Originally Posted by Kenbar
Oleds top dog days are numbered with 4K B&W backplane panel filtering, micro leds will come out and drop in price. But I think Oleds will be around for a long time as prices drop well below what top LED type tv's will cost.
Dual-LCD displays are extremely inefficient, as each LCD layer absorbs 75%-90% of the light even when it's fully open due to the use of polarizers.
Mostly as a result of that, they are also heavy, noisy (active cooling due to running very hot), and have significantly reduced viewing angles, since the stacked LCD arrangement doesn't work as designed when you go off angle.
In exchange you get... The ability to stuff an even more powerful backlight in? There's virtually no limit to how bright you can make a LED backplane, 100K nits if you want to, it's only limited by power and cooling. And that's all.

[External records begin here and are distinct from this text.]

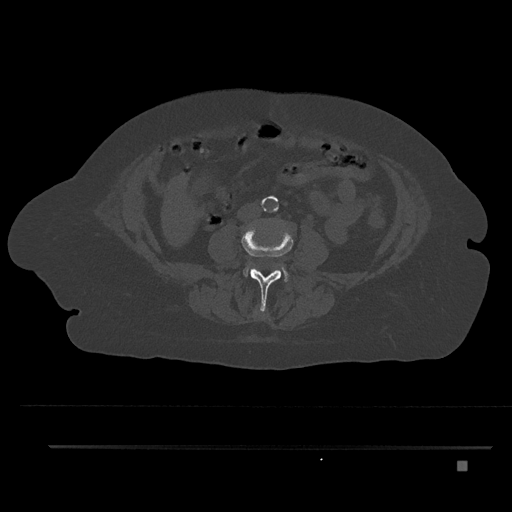
CT including the spine, one axial slice. Position 116 of 797 along the scan axis. Reconstruction kernel Br40s/3. 120 kVp. Bone window (W 1800 / L 400 HU). 0.5 mm slice thickness. 512 × 512 image matrix. Patient: female, 76 years. From the clinical record (not read from this slice): primary cancer: lung; vertebrae with lytic lesions (as recorded): T11, L3.
Structures marked on this image (semi-automatic segmentation, software-assisted and operator-edited):
- L2 vertebra: bounding box [x1, y1, x2, y2] px = [255, 309, 263, 315]
- L3 vertebra: [242, 226, 293, 311]
- L4 vertebra: [244, 263, 289, 282]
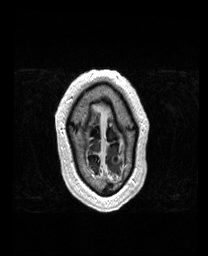
Brain MRI from a brain-tumour surgery series, one axial slice; slice 159 of 192 in the series (ordered by position); T1-weighted post-contrast; 208 × 256 image matrix, field of view 211 × 260 mm. Case-level facts recorded for this patient, not image findings: histopathology: Metastatic Carcinoma from Lung Adenocarcinoma; tumour location: Left Frontal.
Annotated regions visible in this slice (manually delineated by an expert):
- tumour: bounding box [x1, y1, x2, y2] px = [116, 158, 118, 160]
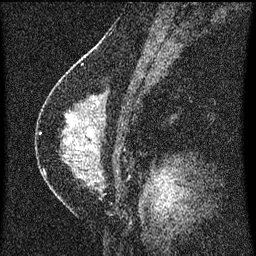
Breast MRI (dynamic contrast-enhanced), one sagittal slice. Slice 36 of 60 in the series (ordered by position). Dynamic contrast-enhanced series, image 2 of 3 at this slice position (ordered by acquisition). 1.5 T. TE 4.2 ms, TR 8 ms. 2 mm slice thickness. 256 × 256 image matrix. Female patient, age 47 years.
Outlined on this slice (semi-automatically segmented with operator editing):
- analysis volume of interest (the breast-tissue region the enhancement analysis was run in; not a lesion): box from (x=42, y=92) to (x=132, y=199) px
- tumour enhancement mask (voxels above the 70 % enhancement threshold inside the analysis volume of interest): (x=69, y=124)–(x=94, y=149)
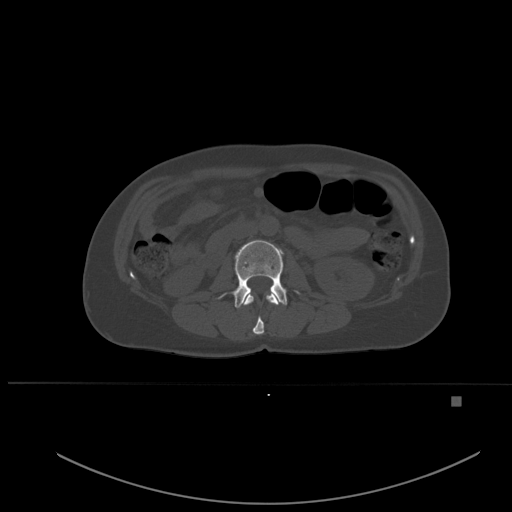
CT including the spine, one axial slice. Slice 219 of 651 in the series (ordered by position). Bone window (W 1800 / L 400 HU). 1.5 mm slice thickness. 512 × 512 image matrix, field of view 443 × 443 mm. Patient: female, 49 years. From the clinical record (not read from this slice): primary cancer: breast.
Annotated regions visible in this slice (semi-automatic segmentation, software-assisted and operator-edited):
- L1 vertebra: box from (x=243, y=293) to (x=278, y=335) px
- L2 vertebra: (x=219, y=240)–(x=299, y=308)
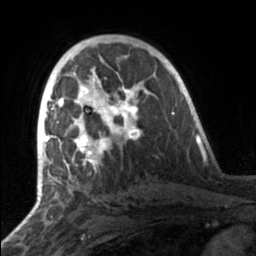
Breast MRI, one axial slice; position 94 of 160 along the scan axis; cropped to one breast; dynamic contrast-enhanced series, time point 2 of 7 at this slice position (early post-contrast); 3 T; TE 1.7 ms, TR 4.6 ms; 1 mm slice thickness; 256 × 256 image matrix, field of view 160 × 160 mm. Female patient.
Annotated regions visible in this slice (semi-automatically segmented with operator editing):
- enhancing-tissue mask used for the functional tumour volume (all voxels passing the contrast-enhancement thresholds inside the analysis volume; usually the tumour): bounding box <49,81,141,164> (left, top, right, bottom; pixels)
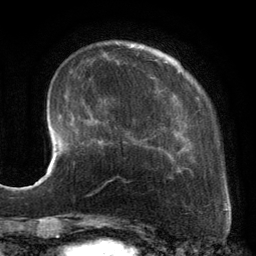
Breast MRI, one axial slice. Slice 31 of 134 in the series (ordered by position). Cropped to one breast. Dynamic contrast-enhanced series, time point 2 of 6 at this slice position (early post-contrast). 3 T. TE 2.7 ms, TR 6.5 ms. 256 × 256 image matrix, field of view 200 × 200 mm. Female patient.
Annotated regions visible in this slice (semi-automatic segmentation, software-assisted and operator-edited):
- enhancing-tissue mask used for the functional tumour volume (all voxels passing the contrast-enhancement thresholds inside the analysis volume; usually the tumour): bounding box [x1, y1, x2, y2] px = [88, 54, 189, 182]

If you are a professional, you are grading content that will be viewed 10, 20, 30 years later. The original Star Wars has hit 42. In 40 years, displays will have much better peak brightness, and if you screw up now, it will be a bit late to fix it. So you need the ability to cover as much brightness range as possible.

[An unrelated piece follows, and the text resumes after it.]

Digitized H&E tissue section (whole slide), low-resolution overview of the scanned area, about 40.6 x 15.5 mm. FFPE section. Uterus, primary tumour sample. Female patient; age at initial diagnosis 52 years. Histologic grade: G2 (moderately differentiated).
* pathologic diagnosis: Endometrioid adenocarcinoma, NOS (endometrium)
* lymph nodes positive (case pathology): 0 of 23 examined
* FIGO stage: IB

Since you are working alone, and on a fairly small screen (as you aren't there for the immersion) you don't care for the viewing angles. Since there is no sound yet, you can use headphones or other music, and the display can be fitted flush inside a wall anyway. And since it's all owned by the studio, you have no idea or care for its weight and cost.

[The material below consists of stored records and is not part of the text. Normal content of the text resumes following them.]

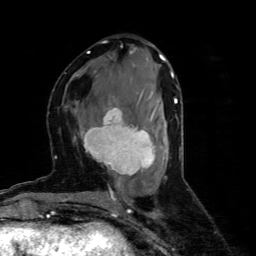
Breast MRI (dynamic contrast-enhanced), one axial slice; position 28 of 80 along the scan axis; cropped to one breast; dynamic contrast-enhanced series, time point 2 of 4 at this slice position (early post-contrast); 1.5 T; TE 4.4 ms, TR 8.9 ms; 2 mm slice thickness; 256 × 256 image matrix, field of view 150 × 150 mm. Female patient.
Structures marked on this image (semi-automatically segmented with operator editing):
- enhancing-tissue mask used for the functional tumour volume (all voxels passing the contrast-enhancement thresholds inside the analysis volume; usually the tumour): bounding box (x1, y1, x2, y2) in pixels: (80, 101, 156, 179)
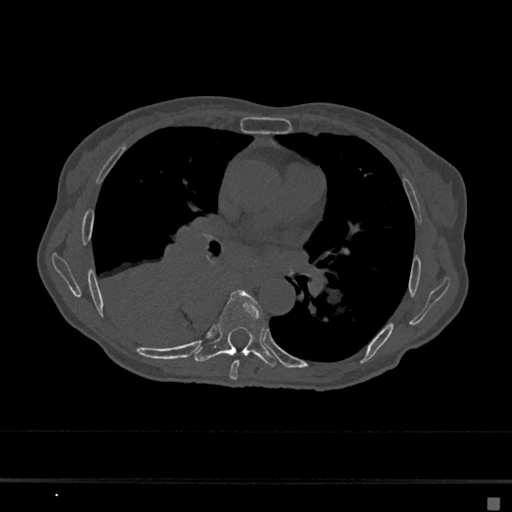
CT including the spine, one axial slice. Position 386 of 797 along the scan axis. 120 kVp. Bone window (W 1800 / L 400 HU). 0.5 mm slice thickness. 512 × 512 image matrix, field of view 360 × 360 mm. Female patient, age 68 years. From the clinical record (not read from this slice): primary cancer: renal.
Annotated regions visible in this slice (semi-automatically segmented with operator editing):
- T6 vertebra: box from (x=229, y=360) to (x=240, y=380) px
- T7 vertebra: (x=194, y=291)–(x=276, y=367)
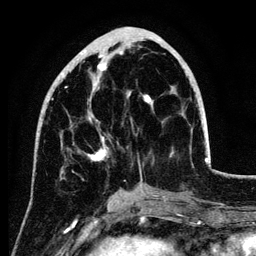
Breast MRI (dynamic contrast-enhanced), one axial slice; cropped to one breast; dynamic contrast-enhanced series, time point 2 of 6 at this slice position (early post-contrast); 3 T; TE 4.2 ms, TR 7.9 ms; 1.2 mm slice thickness; 256 × 256 image matrix. Female patient.
Outlined on this slice (semi-automatic segmentation, software-assisted and operator-edited):
- enhancing-tissue mask used for the functional tumour volume (all voxels passing the contrast-enhancement thresholds inside the analysis volume; usually the tumour): box from (x=40, y=50) to (x=186, y=173) px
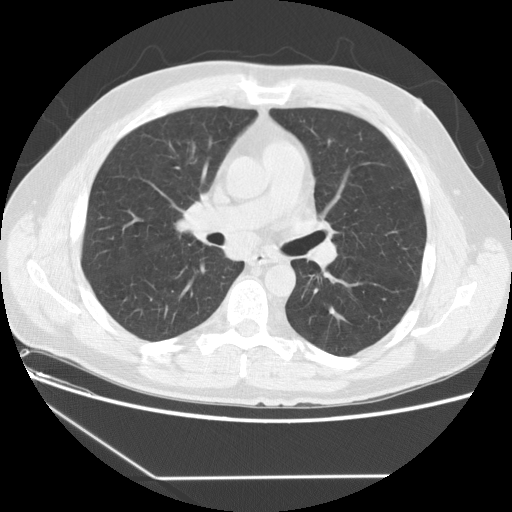
Low-dose screening chest CT, one axial slice; slice 85 of 154 in the series (ordered by position); reconstruction kernel STANDARD; 120 kVp; lung window (W 1500 / L -600 HU); 512 × 512 image matrix, field of view 370 × 370 mm.
Structures marked on this image (expert manual segmentation):
- lesion 1 (tumor, middle lobe of right lung): bounding box <174,217,191,234> (left, top, right, bottom; pixels)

This is a narrow, specialist set of requirements, in gross disconnect from what people want to see in their homes.
Dual-layer LCD have been known for decades. There was no breakthrough in the field. The only reason they're coming out now is the need to grade future-proof content in luminance ranges beyond the ability of native HDR displays.
Micro-LED is a similarly bulky but much less visually-compromised technology for extremely large screens. But the cost isn't coming down much - it can't, while they still have to be built up pixel by pixel - and you still need a very large display to pull off at least 4K. Very few people who don't own a company and aren't paid in FAANG stocks will be able to afford a home large enough for one, never mind the screen itself costing like a home.
If our economy suddenly turned into in a Star Trek world, where room size is still limited, but any appliances can be automagically fabricated if there is a standard design, I'd still bet for the 8Z88 getting far more orders than the BVM-X310, Dolby Pulsar, and The Wall combined. On the sum of its characteristics, it's a better TV - lighter, thinner, better looking, sized for real home rooms, with perfect blacks, and bright enough for any practical viewing, unless you're trying to fight the Sun. There would even be more orders for each of the Q90 and the Z9G than for the three exotics. Assuming the fabricator isn't banned from making window blinds!